▸ Fragmento proporcionado:
/---

En cambio la fe, que es como una semilla en lo profundo del
corazón, florece cuando nos dejamos “atraer” por el Padre hacia Jesús, y “vamos
a Él” con ánimo abierto, con corazón abierto, sin prejuicios; entonces
reconocemos en su rostro el rostro de Dios y en sus palabras la palabra de
Dios, porque el Espíritu Santo nos ha hecho entrar en la relación de amor y de
vida que hay entre Jesús y Dios Padre. Y ahí nosotros recibimos el don, el
regalo de la fe.
Entonces, con esta actitud de fe, podemos comprender el sentido
del “Pan de la vida” que Jesús nos dona, y que Él expresa así: “Yo soy el pan
vivo bajado del cielo. El que coma de este pan vivirá eternamente, y el pan que
yo daré es mi carne para la vida del mundo” (Jn 6,51). En Jesús, en su “carne”

\---

▸ Datos para revisar:

/---

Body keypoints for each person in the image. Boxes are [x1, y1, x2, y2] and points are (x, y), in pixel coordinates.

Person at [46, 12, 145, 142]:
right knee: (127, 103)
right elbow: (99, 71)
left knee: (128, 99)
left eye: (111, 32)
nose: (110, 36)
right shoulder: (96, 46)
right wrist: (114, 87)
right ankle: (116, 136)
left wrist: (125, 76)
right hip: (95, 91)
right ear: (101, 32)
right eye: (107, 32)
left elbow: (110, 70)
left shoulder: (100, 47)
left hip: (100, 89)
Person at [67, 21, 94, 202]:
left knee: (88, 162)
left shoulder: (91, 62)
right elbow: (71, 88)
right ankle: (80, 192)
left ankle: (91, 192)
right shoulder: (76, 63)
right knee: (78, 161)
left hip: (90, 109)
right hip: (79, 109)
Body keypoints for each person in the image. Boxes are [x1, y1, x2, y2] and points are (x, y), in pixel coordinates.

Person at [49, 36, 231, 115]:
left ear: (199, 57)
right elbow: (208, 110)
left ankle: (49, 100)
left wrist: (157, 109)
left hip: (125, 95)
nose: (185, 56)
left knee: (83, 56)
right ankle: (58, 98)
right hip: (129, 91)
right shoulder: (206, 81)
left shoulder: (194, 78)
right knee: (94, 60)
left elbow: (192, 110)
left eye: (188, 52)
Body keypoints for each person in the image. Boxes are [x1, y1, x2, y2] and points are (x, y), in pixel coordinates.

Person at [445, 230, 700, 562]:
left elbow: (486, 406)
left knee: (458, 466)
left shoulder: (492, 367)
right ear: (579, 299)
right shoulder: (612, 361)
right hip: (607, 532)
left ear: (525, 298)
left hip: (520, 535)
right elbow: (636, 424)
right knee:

\---

▸ Orden de trabajo A:
En el texto sobre la fe y el Pan de la vida, ¿con qué se compara la fe?
▸ Orden de trabajo B:
Continúa el texto sobre la fe y el Pan de la vida a partir del punto donde se interrumpe.

▸ Respuesta del ejercicio A:
Con una semilla en lo profundo del corazón.

▸ Respuesta del ejercicio B:
--es decir, en su concreta humanidad-- está presente todo el amor de Dios, que
es el Espíritu Santo. Quien se deja atraer por este amor va hacia Jesús, y va
con fe, y recibe de Él la vida, la vida eterna.
Aquella que ha vivido esta experiencia en modo ejemplar es la
Virgen de Nazaret, María: la primera persona humana que ha creído en Dios
acogiendo la carne de Jesús. Aprendamos de Ella, nuestra Madre, la alegría y la
gratitud por el don de la fe. Un don que no es “privado”, un don que no es
“propiedad privada”, sino que es un don para compartir: es un don “para la vida
del mundo”.
Al término de estas palabras, el Santo Padre rezó la oración
mariana:
Angelus Domini nuntiavit Mariae...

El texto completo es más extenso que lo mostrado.